God, if he did exist, was simply a figurehead. Someone people went to when they didn’t know where else to turn and even then a huge disappointment.
“How about we check out the kittens,” she said, brushing aside her anger. All that mattered was that she had found the boys.
“I don’t want to see the kittens,” Justin said with a pout. “I want to see the horses.”
“Uncle Kip won’t let us,” Tristan said, placing his hands on his hips. “You know that.”
“We won’t go into the corrals.” Justin tugged on her hand. “Uncle Kip won’t get mad if we just look.”
Nicole easily remembered Kip Cosgrove’s formidable expression. Best not cross him sooner than she had to. “Maybe another time,” she said. “We should go back to the house.”
“I want to see the horses.” Justin pulled loose and took off.
“Justin, come back here,” she called, still holding onto Tristan as Justin disappeared around the barn.

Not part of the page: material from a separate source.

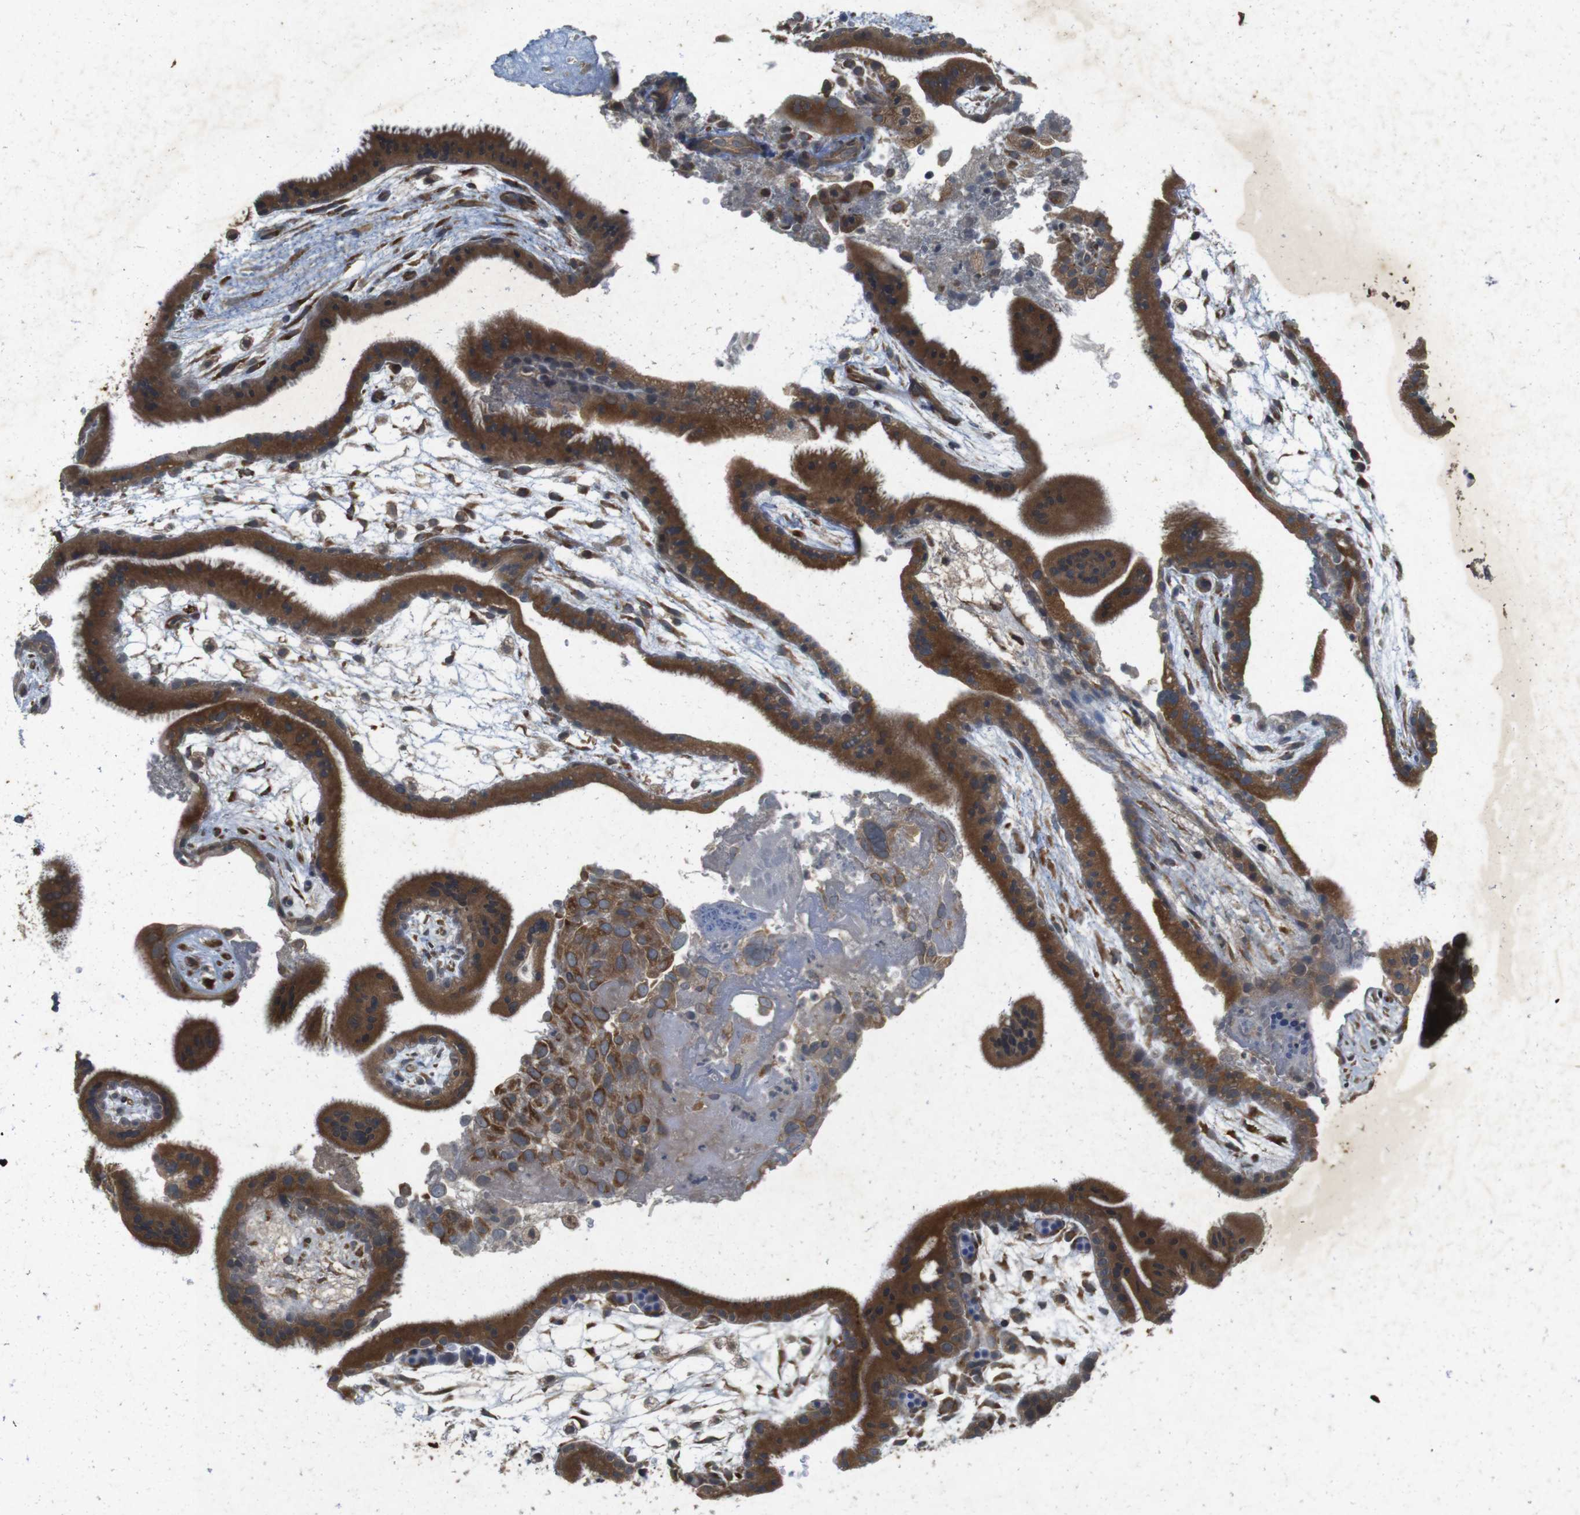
{"staining": {"intensity": "strong", "quantity": ">75%", "location": "cytoplasmic/membranous"}, "tissue": "placenta", "cell_type": "Trophoblastic cells", "image_type": "normal", "snomed": [{"axis": "morphology", "description": "Normal tissue, NOS"}, {"axis": "topography", "description": "Placenta"}], "caption": "Trophoblastic cells exhibit strong cytoplasmic/membranous expression in approximately >75% of cells in unremarkable placenta.", "gene": "FLCN", "patient": {"sex": "female", "age": 19}}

Nicole turned to Tristan. “You stay here, okay?” She spoke firmly so he understood.
Tristan nodded, his blue eyes wide with uncertainty.
“I have to get your brother.” She patted him on the shoulder, allowed herself a moment to cup his soft, tender cheek, then turned to get Justin.
Nicole ran around the barn in time to see Justin with his foot on the bottom rail of the corral. She ran over the uneven ground and caught him by the waistband of his blue jeans just as he took another shaky step up.
“I can go up myself,” he said, trying to pull free.
“If your uncle said no, then it’s no,” Nicole said, shifting her grip from his pants to his shirt. No way was she bucking Uncle Kip on this. She needed all her ammunition for a much bigger battle. “So let’s go.”
“What’s going on?” Kip’s deep voice, edged with anger, reverberated through the quiet of the afternoon.
Nicole’s heart stuttered at the latent fury in his voice.
Still holding on to Justin’s arm, she turned to see Kip standing behind her, Tristan beside him.
“Justin, get down from that fence. You and Tristan are to go back to the house right now,” Kip said, his tone brooking no argument. “Gramma is waiting for you.”